O Tesouro Nacional realizou, nesta quarta-feira (4), uma captação de US$ 2,75 bilhões no mercado internacional, por meio da emissão de títulos da dívida externa com vencimentos em 2030 e 2035. A operação registrou a maior demanda dos últimos sete anos, atingindo um pico de US$ 10,9 bilhões, cerca de quatro vezes o valor ofertado.

Foram emitidos US$ 1,5 bilhão em papéis com vencimento em 2030 e US$ 1,25 bilhão com vencimento em 2035. Segundo o Tesouro, a procura foi liderada por investidores da Europa e América do Norte, que representaram 87% do total. Compradores da América Latina, incluindo o Brasil, responderam por 11,6% das aquisições.

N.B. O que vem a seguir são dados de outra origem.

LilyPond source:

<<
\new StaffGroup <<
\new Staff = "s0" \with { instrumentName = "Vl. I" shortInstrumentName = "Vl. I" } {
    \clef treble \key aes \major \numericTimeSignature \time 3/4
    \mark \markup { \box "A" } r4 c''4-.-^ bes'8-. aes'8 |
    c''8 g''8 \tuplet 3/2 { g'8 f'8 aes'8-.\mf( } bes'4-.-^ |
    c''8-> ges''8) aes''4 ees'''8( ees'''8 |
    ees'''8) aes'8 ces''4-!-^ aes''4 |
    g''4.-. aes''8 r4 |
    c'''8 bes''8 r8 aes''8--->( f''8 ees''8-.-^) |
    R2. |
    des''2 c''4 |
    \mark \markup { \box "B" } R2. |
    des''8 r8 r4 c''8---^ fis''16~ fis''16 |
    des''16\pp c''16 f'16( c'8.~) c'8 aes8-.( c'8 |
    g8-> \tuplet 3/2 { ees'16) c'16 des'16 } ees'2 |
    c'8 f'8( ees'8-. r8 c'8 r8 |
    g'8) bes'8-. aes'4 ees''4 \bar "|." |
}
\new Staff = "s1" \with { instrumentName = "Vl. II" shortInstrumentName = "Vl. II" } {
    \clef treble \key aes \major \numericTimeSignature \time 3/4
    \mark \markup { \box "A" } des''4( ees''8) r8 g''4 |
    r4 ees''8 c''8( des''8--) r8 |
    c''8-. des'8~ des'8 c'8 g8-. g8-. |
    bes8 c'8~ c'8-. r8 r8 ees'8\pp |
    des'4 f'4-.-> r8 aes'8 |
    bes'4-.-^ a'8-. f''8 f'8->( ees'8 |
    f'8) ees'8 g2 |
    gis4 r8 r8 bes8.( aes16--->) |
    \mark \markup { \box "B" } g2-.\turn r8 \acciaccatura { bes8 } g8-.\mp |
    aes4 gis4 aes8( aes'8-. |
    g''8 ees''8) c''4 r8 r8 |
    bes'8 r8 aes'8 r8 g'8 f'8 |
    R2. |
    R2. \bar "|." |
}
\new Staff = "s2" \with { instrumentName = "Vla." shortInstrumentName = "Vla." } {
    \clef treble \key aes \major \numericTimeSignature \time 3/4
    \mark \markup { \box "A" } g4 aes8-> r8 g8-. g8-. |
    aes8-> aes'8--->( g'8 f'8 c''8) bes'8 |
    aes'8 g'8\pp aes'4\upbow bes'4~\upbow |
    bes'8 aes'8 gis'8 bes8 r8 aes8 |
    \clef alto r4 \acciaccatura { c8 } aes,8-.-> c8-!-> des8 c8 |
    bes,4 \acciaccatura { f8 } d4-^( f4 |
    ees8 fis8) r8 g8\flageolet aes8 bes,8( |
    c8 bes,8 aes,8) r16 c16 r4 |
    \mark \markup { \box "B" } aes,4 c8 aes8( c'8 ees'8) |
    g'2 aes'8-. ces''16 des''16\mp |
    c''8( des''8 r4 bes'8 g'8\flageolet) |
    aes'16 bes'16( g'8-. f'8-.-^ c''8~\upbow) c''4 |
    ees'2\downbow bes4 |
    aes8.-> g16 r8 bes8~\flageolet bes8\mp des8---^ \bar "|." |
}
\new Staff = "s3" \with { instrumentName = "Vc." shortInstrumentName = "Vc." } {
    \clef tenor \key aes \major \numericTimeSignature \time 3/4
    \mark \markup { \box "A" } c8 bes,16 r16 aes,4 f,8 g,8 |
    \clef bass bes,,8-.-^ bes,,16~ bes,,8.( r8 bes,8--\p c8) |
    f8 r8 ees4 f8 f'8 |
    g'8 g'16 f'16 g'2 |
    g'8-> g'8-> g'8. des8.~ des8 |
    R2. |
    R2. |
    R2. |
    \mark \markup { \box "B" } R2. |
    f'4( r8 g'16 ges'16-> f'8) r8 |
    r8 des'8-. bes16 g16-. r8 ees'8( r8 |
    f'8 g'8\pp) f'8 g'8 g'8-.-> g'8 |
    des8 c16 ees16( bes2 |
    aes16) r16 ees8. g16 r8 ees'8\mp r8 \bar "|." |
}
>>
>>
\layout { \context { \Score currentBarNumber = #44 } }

Os papéis de cinco anos foram negociados com rendimento anual de 5,68%, a maior taxa já registrada para esse tipo de título. Ainda assim, o percentual ficou abaixo das expectativas do mercado, que estimavam 6,125% ao ano. Na emissão mais recente desses títulos, realizada em dezembro de 2020, a taxa foi de 2,2% ao ano, num cenário de juros globais praticamente zerados devido à pandemia de covid-19.

Já os papéis de dez anos foram negociados com taxa de 6,73% ao ano, também abaixo da expectativa de 7,125%, mas acima dos 6,35% registrados em janeiro de 2023. Em comparação com a última emissão de fevereiro deste ano, quando os juros chegaram a 6,75%, a nova taxa representa uma leve queda.

Desde 2022, os juros básicos dos Estados Unidos vêm subindo, mantendo-se atualmente em uma faixa entre 5,25% e 5,5% ao ano. Como os títulos brasileiros no exterior são indexados aos papéis do Tesouro norte-americano, considerados os mais seguros do mundo, os rendimentos das emissões brasileiras acompanham essa elevação, acrescidos de um prêmio de risco.

Taxas mais altas, embora encareçam o custo da dívida, ainda indicam confiança dos investidores internacionais na capacidade do Brasil de honrar seus compromissos. Em contextos de instabilidade econômica e elevação dos juros globais, esse tipo de reação é comum, com os credores exigindo maior retorno para emprestar aos países emergentes.

A operação também refletiu nas taxas de spread. Para os papéis de cinco anos, a diferença entre os juros brasileiros e os norte-americanos recuou para 175,5 pontos-base (1,755 ponto percentual), frente aos 177,9 pontos da emissão anterior. Já para os títulos de dez anos, o spread aumentou para 237,5 pontos (2,375 pontos percentuais), frente aos 220 pontos da emissão de fevereiro.

Os recursos captados serão incorporados às reservas internacionais brasileiras em 11 de junho. O Tesouro Nacional destacou que a emissão não tem como objetivo primordial reforçar as divisas do país, mas sim fortalecer a liquidez da dívida externa e estabelecer uma referência para empresas brasileiras interessadas em captar recursos no mercado internacional.